After serving less than 2 months in his new position, and reportedly meeting every challenge that this difficult job had to offer, Jeff was struck down in the very prime of life, at 27, by an epileptic seizure.
It was a tragedy to his family, his friends, and the party he served with such fire and dedication.
Jeff's passing has a very personal impact, Mr. President, because he worked for me for 2 1/2 years, first as a research assistant and later as a legislative correspondent, until he obtained a coveted position with the Democratic Legislative Campaign Committee [DLCC] last July.
As a Senate staffer, Jeff displayed the thirst for knowledge and eagerness to serve that characterizes many idealistic youth who come to Washington, He fulfilled his duties capably and supported me and my legislative staff in my Senate responsibilities. He gave much, Mr. President, and he learned much about the duties and responsibilities of public service.

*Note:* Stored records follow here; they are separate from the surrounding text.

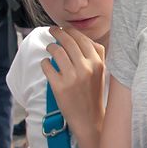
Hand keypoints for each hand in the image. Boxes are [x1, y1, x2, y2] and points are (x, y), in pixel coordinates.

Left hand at [43, 25, 105, 141]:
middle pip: (68, 42)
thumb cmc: (93, 94)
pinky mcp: (59, 87)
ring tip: (49, 49)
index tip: (63, 29)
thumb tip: (77, 37)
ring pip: (56, 51)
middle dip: (57, 32)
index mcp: (98, 63)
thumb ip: (94, 54)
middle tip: (52, 31)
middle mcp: (86, 68)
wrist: (89, 119)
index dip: (70, 31)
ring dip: (50, 47)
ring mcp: (72, 77)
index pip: (82, 39)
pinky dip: (45, 62)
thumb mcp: (101, 72)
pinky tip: (47, 64)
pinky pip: (47, 66)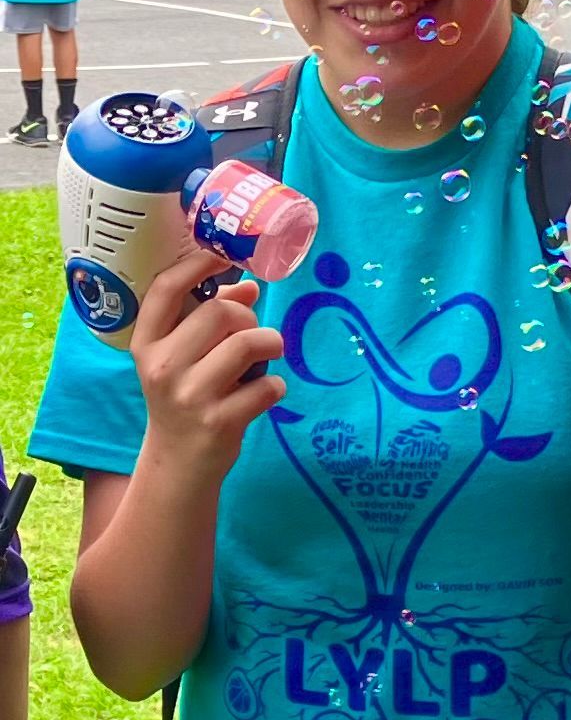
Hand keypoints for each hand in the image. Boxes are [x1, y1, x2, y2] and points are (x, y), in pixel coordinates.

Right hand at [132, 249, 284, 477]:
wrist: (178, 462)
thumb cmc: (185, 394)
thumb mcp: (182, 356)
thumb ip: (209, 318)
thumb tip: (249, 287)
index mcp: (147, 343)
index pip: (165, 289)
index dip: (197, 265)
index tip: (221, 257)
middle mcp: (162, 366)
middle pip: (220, 312)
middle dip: (248, 318)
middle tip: (252, 335)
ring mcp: (190, 395)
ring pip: (247, 343)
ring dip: (270, 344)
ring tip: (268, 356)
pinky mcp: (220, 421)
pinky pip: (267, 386)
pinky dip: (275, 386)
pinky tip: (264, 393)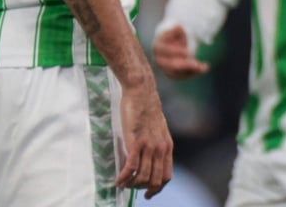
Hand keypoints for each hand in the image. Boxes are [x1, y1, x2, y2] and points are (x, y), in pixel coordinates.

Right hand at [115, 79, 173, 198]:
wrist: (142, 92)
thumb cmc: (146, 108)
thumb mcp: (157, 129)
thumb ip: (156, 143)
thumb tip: (150, 157)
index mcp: (167, 146)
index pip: (166, 176)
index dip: (157, 188)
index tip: (148, 193)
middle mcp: (160, 149)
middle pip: (155, 180)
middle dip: (143, 189)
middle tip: (131, 189)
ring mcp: (149, 146)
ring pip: (143, 177)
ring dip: (131, 185)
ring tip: (122, 184)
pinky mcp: (136, 142)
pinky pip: (131, 168)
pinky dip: (124, 178)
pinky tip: (118, 180)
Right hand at [152, 25, 209, 79]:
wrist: (170, 43)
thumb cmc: (174, 35)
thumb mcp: (175, 30)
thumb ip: (177, 30)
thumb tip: (178, 27)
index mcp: (158, 47)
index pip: (165, 50)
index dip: (177, 51)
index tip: (189, 52)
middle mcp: (158, 60)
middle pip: (171, 65)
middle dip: (186, 65)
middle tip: (198, 64)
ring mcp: (164, 68)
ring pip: (177, 73)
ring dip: (191, 71)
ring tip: (204, 67)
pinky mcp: (170, 74)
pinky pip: (181, 76)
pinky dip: (192, 73)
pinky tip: (203, 68)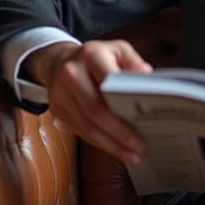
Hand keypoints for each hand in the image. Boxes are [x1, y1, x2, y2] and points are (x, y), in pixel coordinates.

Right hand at [23, 39, 151, 165]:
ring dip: (111, 145)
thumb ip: (134, 62)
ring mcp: (60, 94)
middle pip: (96, 109)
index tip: (143, 117)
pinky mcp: (57, 110)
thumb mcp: (118, 50)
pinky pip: (81, 131)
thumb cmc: (98, 57)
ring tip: (132, 155)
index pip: (108, 79)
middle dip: (119, 132)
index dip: (124, 100)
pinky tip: (117, 149)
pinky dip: (101, 143)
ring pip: (87, 126)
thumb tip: (147, 78)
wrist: (60, 61)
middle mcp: (71, 73)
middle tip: (139, 146)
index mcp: (90, 54)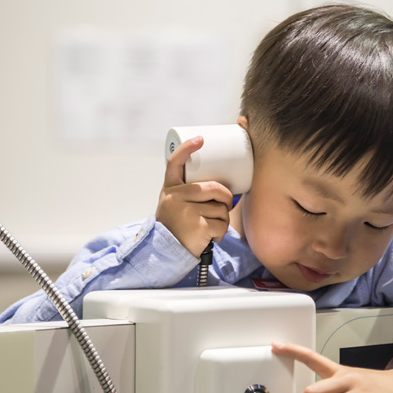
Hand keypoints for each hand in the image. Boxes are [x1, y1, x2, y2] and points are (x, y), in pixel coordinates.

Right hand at [155, 136, 233, 256]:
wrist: (165, 253)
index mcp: (170, 189)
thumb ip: (190, 193)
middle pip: (213, 188)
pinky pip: (221, 225)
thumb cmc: (177, 225)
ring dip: (222, 219)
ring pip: (221, 208)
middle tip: (225, 205)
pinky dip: (221, 233)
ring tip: (211, 225)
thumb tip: (226, 187)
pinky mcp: (197, 227)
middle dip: (226, 197)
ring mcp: (186, 212)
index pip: (175, 163)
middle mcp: (175, 198)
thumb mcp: (175, 204)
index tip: (200, 139)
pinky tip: (211, 237)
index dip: (187, 149)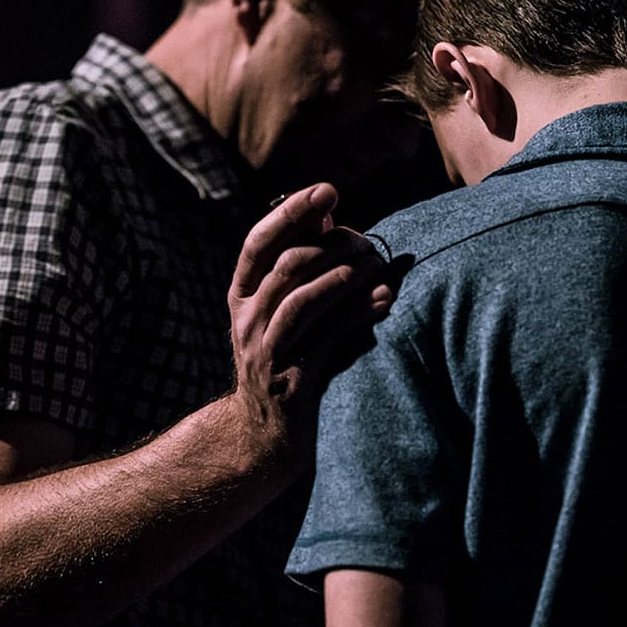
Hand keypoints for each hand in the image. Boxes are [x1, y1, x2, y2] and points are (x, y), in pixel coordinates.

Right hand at [227, 183, 391, 452]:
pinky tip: (384, 300)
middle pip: (287, 266)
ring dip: (345, 275)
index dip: (291, 211)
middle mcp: (246, 319)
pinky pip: (325, 338)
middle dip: (333, 246)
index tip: (328, 190)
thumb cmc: (289, 358)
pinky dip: (357, 314)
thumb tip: (328, 216)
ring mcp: (265, 351)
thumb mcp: (285, 310)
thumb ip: (302, 265)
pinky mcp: (291, 380)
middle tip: (368, 241)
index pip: (259, 241)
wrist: (266, 437)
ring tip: (378, 265)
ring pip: (302, 299)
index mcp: (242, 294)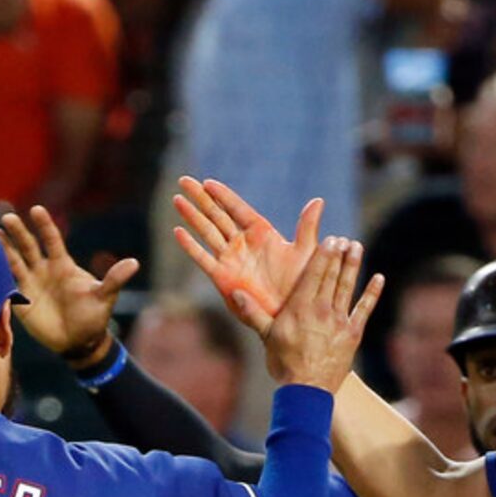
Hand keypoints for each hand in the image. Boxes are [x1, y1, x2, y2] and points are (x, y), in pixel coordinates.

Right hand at [0, 206, 139, 363]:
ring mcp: (31, 283)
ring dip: (5, 248)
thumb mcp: (104, 297)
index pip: (52, 239)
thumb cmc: (93, 318)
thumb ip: (114, 280)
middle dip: (19, 232)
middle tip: (8, 217)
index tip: (36, 210)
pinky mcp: (21, 300)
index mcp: (62, 265)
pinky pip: (8, 284)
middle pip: (29, 245)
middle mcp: (44, 270)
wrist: (79, 343)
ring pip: (15, 261)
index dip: (44, 225)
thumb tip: (134, 263)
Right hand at [173, 177, 320, 322]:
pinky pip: (204, 259)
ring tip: (177, 199)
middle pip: (217, 215)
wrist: (291, 315)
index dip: (222, 195)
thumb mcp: (306, 252)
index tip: (207, 181)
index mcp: (260, 232)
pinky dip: (191, 246)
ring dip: (192, 216)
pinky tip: (178, 232)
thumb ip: (307, 227)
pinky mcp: (223, 278)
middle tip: (183, 181)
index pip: (237, 208)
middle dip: (200, 199)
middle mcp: (243, 243)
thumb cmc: (301, 285)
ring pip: (207, 232)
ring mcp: (231, 260)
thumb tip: (318, 200)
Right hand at [257, 238, 383, 389]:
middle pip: (332, 274)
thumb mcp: (266, 336)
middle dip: (338, 254)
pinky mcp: (352, 334)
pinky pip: (364, 309)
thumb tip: (234, 293)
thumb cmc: (284, 363)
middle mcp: (322, 308)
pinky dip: (372, 293)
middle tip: (343, 239)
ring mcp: (339, 320)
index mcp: (301, 306)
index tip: (329, 239)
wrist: (307, 390)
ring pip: (348, 286)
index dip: (324, 253)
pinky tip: (379, 278)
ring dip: (354, 264)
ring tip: (357, 247)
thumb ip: (253, 312)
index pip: (314, 272)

But it was clear from the start that Jeff chafed to do more. His endless interest in the political drama of our times, coupled with his youthful energy, finally turned him to the arena that he truly was born for: electoral politics, the art and science of political campaigning.
Never was there an operative so constitutionally fitted for the rock and roll of modern, media-age politics as he. Jeff loved the ups and downs of elections, the eat-or-be eaten nature of the democratic process, whether in the form of a Presidential campaign or a race for the local school board. He had a Texas-size appetite where these things applied.

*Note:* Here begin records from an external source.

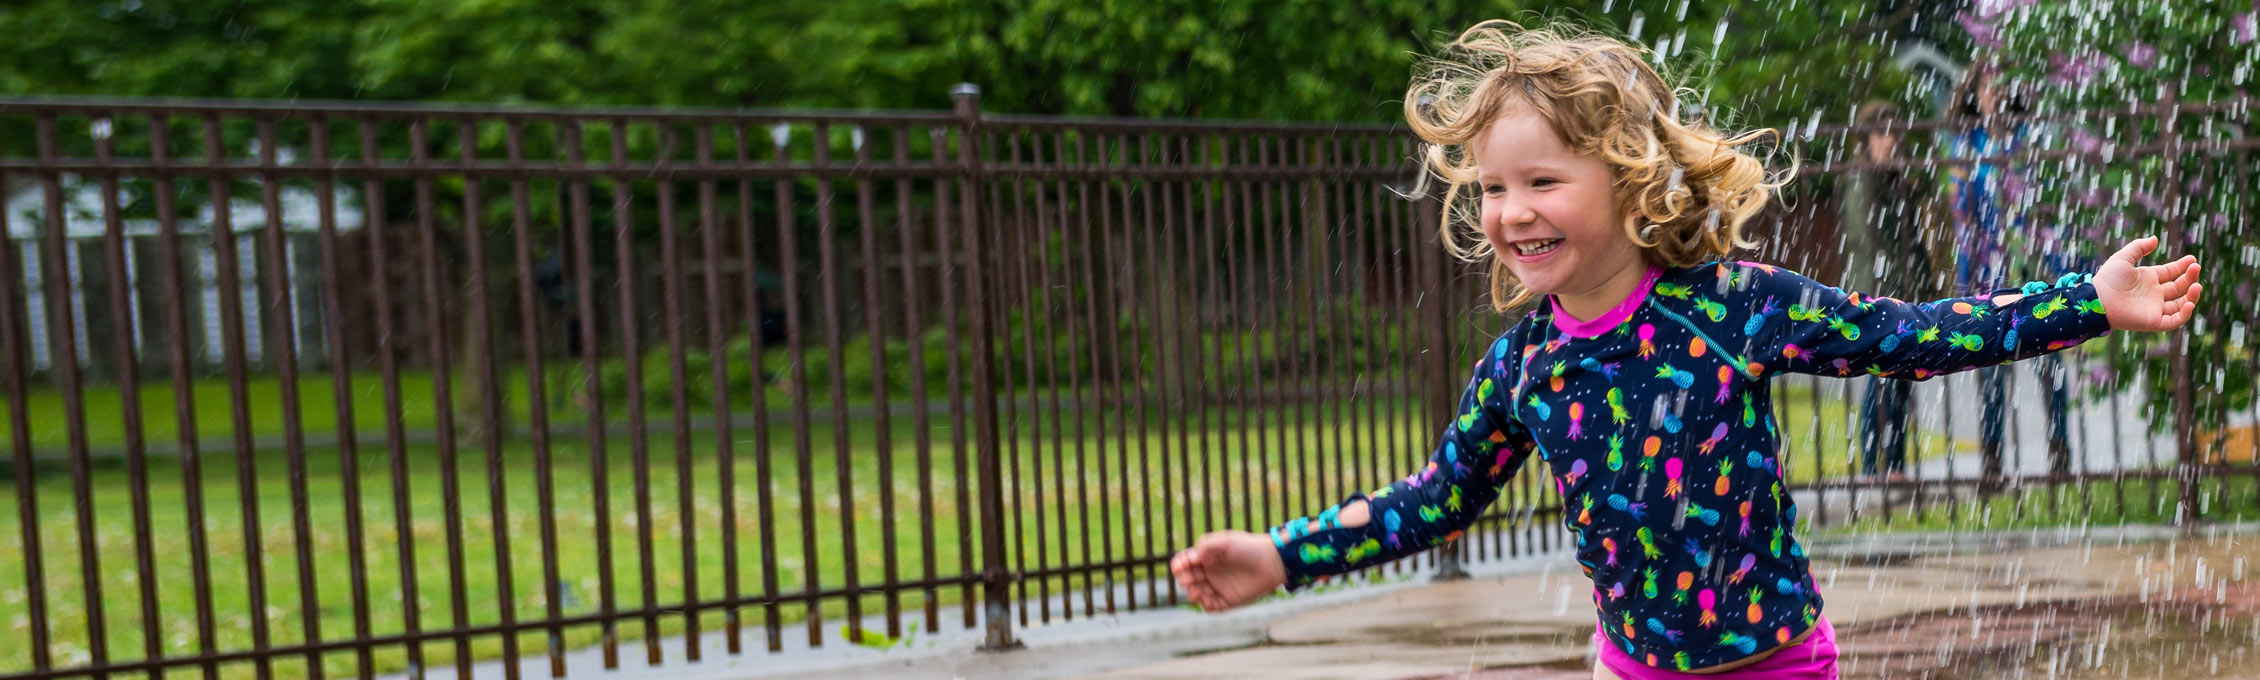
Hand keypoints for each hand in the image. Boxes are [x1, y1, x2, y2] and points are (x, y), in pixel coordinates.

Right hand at [1169, 530, 1285, 611]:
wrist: (1272, 562)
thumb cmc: (1249, 547)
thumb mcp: (1225, 541)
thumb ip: (1206, 545)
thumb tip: (1192, 557)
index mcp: (1207, 557)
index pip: (1187, 562)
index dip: (1179, 565)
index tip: (1178, 567)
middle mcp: (1211, 573)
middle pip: (1189, 579)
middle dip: (1185, 580)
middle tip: (1187, 580)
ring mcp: (1219, 587)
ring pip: (1198, 594)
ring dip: (1193, 594)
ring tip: (1196, 592)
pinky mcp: (1228, 600)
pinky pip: (1212, 607)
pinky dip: (1206, 606)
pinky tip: (1207, 601)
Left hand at [2095, 236, 2200, 332]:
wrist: (2098, 299)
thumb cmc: (2108, 279)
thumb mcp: (2123, 258)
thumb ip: (2138, 247)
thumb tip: (2155, 239)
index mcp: (2148, 279)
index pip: (2171, 273)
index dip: (2183, 267)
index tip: (2192, 259)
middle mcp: (2153, 294)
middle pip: (2179, 287)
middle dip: (2189, 277)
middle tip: (2195, 267)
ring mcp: (2154, 308)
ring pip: (2180, 304)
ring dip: (2191, 295)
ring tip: (2196, 285)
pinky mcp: (2153, 321)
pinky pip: (2174, 321)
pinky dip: (2184, 314)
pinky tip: (2188, 302)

But Jeff was not merely interested in the process. He was driven by a real concern for the people of our country. He had a passion to help ordinary Americans, and an abiding confidence in the ability, and indeed the obligation, of government to help the less fortunate. That is why he worked long hours, well into the evenings, to learn more about the political profession.

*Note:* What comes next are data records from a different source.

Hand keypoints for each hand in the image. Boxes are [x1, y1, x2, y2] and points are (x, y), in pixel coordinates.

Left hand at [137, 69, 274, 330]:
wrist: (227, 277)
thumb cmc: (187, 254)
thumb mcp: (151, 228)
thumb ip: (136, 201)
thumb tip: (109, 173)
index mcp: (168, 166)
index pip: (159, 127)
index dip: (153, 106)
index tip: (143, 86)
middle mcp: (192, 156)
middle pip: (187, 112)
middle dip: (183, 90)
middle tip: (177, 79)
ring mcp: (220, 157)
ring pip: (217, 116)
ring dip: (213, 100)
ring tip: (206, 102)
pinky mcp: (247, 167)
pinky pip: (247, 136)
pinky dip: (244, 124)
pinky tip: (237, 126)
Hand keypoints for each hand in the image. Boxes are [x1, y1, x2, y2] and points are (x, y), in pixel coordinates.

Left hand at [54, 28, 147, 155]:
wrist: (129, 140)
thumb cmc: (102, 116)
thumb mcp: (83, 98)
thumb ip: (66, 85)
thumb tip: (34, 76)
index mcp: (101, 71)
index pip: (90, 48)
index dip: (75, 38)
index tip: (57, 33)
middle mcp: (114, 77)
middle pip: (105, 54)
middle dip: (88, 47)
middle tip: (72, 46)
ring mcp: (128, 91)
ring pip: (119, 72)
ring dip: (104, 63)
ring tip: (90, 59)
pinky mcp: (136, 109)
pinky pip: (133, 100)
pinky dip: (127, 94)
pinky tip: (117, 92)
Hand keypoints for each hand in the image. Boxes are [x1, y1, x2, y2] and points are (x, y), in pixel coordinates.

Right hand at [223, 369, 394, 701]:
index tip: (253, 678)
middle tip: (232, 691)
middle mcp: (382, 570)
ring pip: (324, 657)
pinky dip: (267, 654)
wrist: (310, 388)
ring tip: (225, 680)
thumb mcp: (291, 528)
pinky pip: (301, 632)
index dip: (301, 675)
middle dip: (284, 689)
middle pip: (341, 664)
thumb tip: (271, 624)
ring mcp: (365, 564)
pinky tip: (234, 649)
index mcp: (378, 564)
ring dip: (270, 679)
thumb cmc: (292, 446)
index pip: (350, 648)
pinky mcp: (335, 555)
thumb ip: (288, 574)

Indeed, Jeff had a personal vision, one that he shared with some of my staff. He hoped to use the Internet as a communication tool for campaigns. His idea was to establish a multicandidate, multiparty bulletin board on the Internet for campaign literature and party platforms. Through this means, he hoped that everyone might have access to the information they needed to make better decisions about candidates and campaigns. Campaigns would thus be fairer and more informed.
So when Jeff left my office last July to take up a position with the DLCC, the organization within the national Democratic Party that focuses on electing Democrats to State legislatures, I felt the loss of his departure but understood that he was going forward in the right direction. And when I heard that his success at the DLCC led to a position with the Tennessee Democratic Party, I knew he had found his dream.
Jeff's unexpected death the third Monday in April was thus double tragic, for in addition to his youth, he seemingly had at last found a position that exactly meshed with his temperament, interests, and abilities. His opportunities appeared boundless.
But if Jeff was taken from us just as he appeared to be fully engaged in life, we must remember that he died doing that which he truly loved. How many of us can say the same?
Mr. President, Jeff's years among us were far too few, but let us take comfort in the knowledge that he lived them fully. May his parents and loved ones take solace in his bright memory.